# RAW DATA
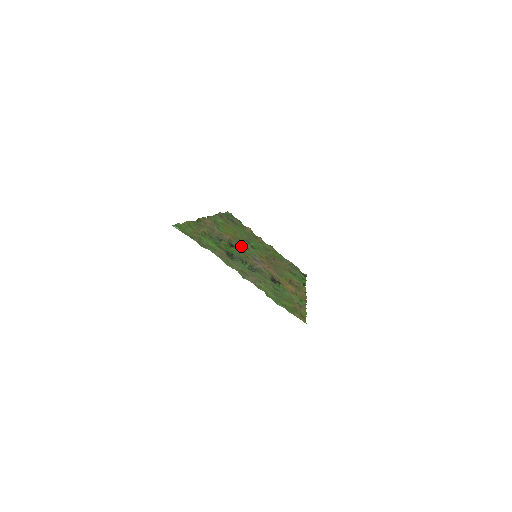
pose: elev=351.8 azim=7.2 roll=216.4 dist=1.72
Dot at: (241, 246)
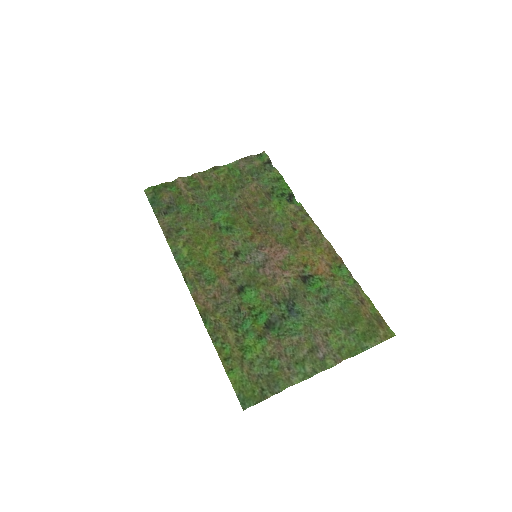
Dot at: (241, 271)
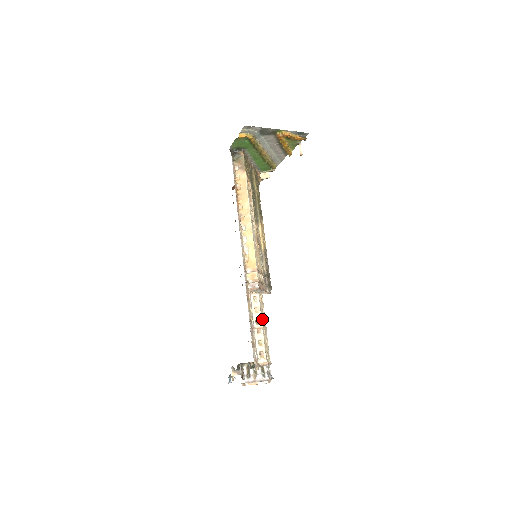
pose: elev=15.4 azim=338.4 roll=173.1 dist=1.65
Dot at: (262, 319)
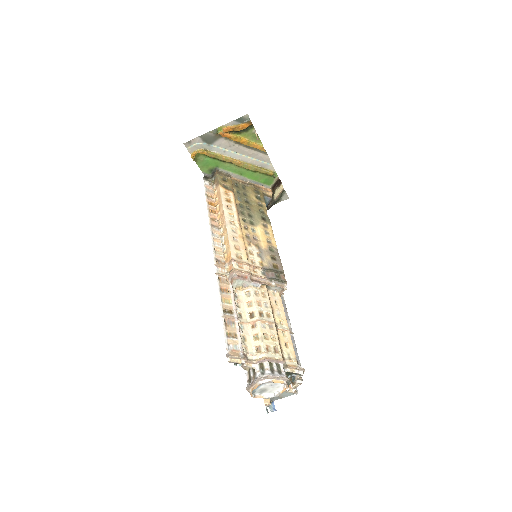
Dot at: (261, 313)
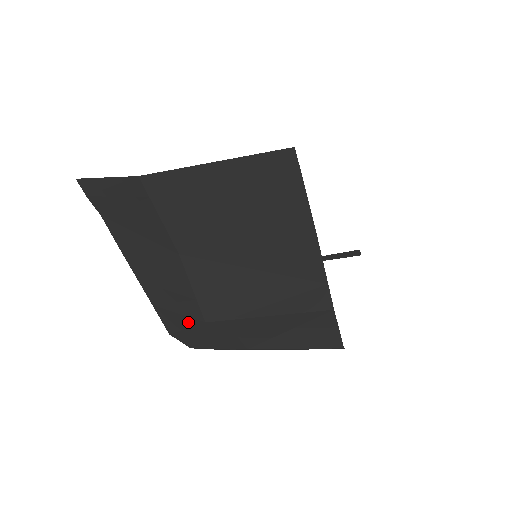
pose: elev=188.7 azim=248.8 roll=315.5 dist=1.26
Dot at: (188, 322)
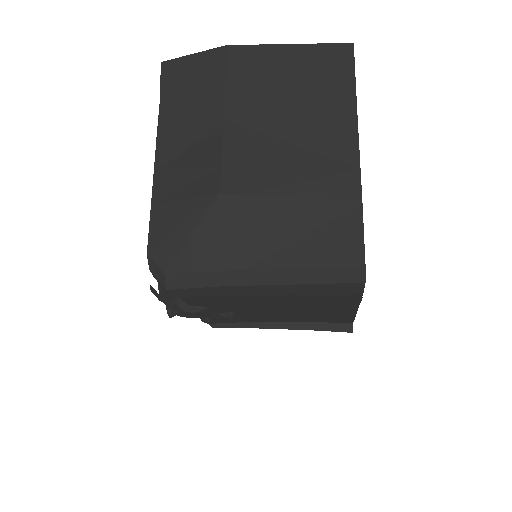
Dot at: (192, 208)
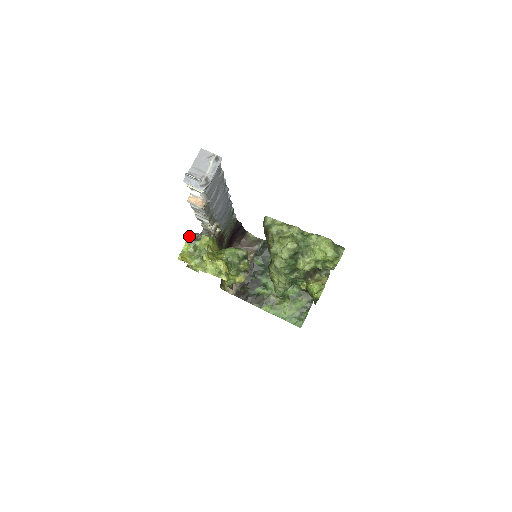
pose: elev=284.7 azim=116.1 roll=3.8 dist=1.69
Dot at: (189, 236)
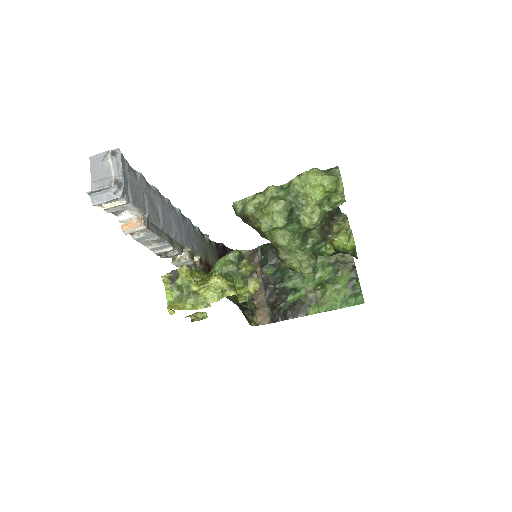
Dot at: (164, 280)
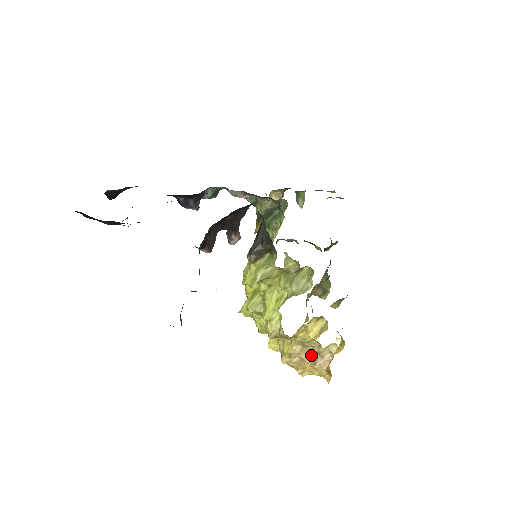
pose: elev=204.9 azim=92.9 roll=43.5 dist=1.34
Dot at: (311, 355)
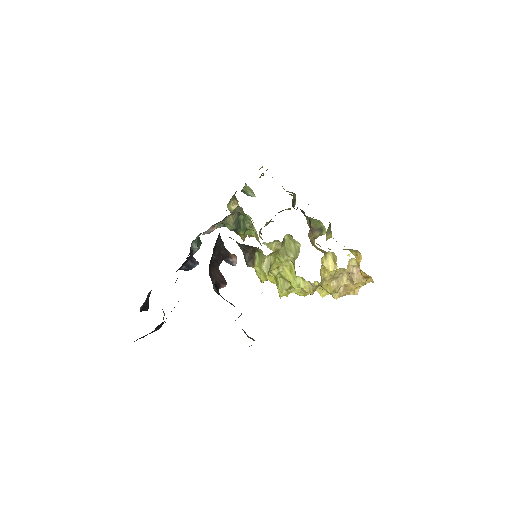
Dot at: (346, 279)
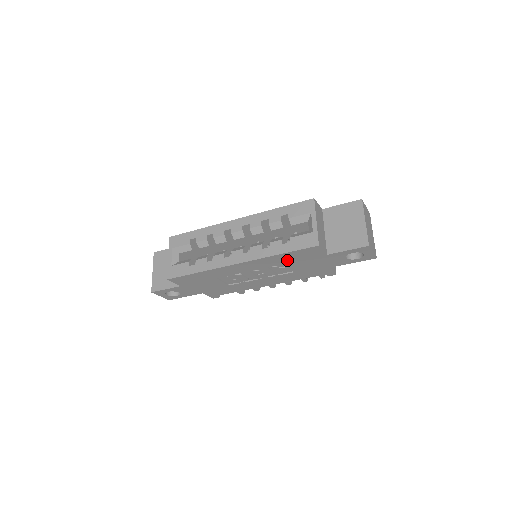
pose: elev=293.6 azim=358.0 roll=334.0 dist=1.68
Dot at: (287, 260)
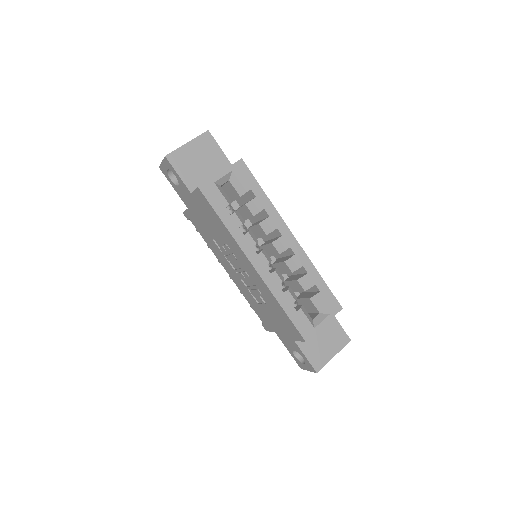
Dot at: (275, 308)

# INSTRUCTIONS FOR THE TASK
Rewrite every line of the listing above, leaving out the picture lines. Multiply the dot coordinates found in each second view by 0.2 and round them to whole numbers, with halves rounding up. Keep the pose values and the first dot coordinates unchanged.

# RESULT FOR THIS EXERCISE
pose: elev=351.8 azim=7.2 roll=216.4 dist=1.72
Dot at: (241, 246)
Dot at: (48, 54)
pose: elev=15.4 azim=338.4 roll=173.1 dist=1.65
Dot at: (262, 319)
Dot at: (52, 63)
pose: elev=188.7 azim=248.8 roll=315.5 dist=1.26
Dot at: (188, 322)
Dot at: (38, 42)
pose: elev=284.7 azim=116.1 roll=3.8 dist=1.69
Dot at: (189, 236)
Dot at: (33, 56)
pose: elev=204.9 azim=92.9 roll=43.5 dist=1.34
Dot at: (311, 355)
Dot at: (69, 56)
pose: elev=293.6 azim=358.0 roll=334.0 dist=1.68
Dot at: (287, 260)
Dot at: (55, 62)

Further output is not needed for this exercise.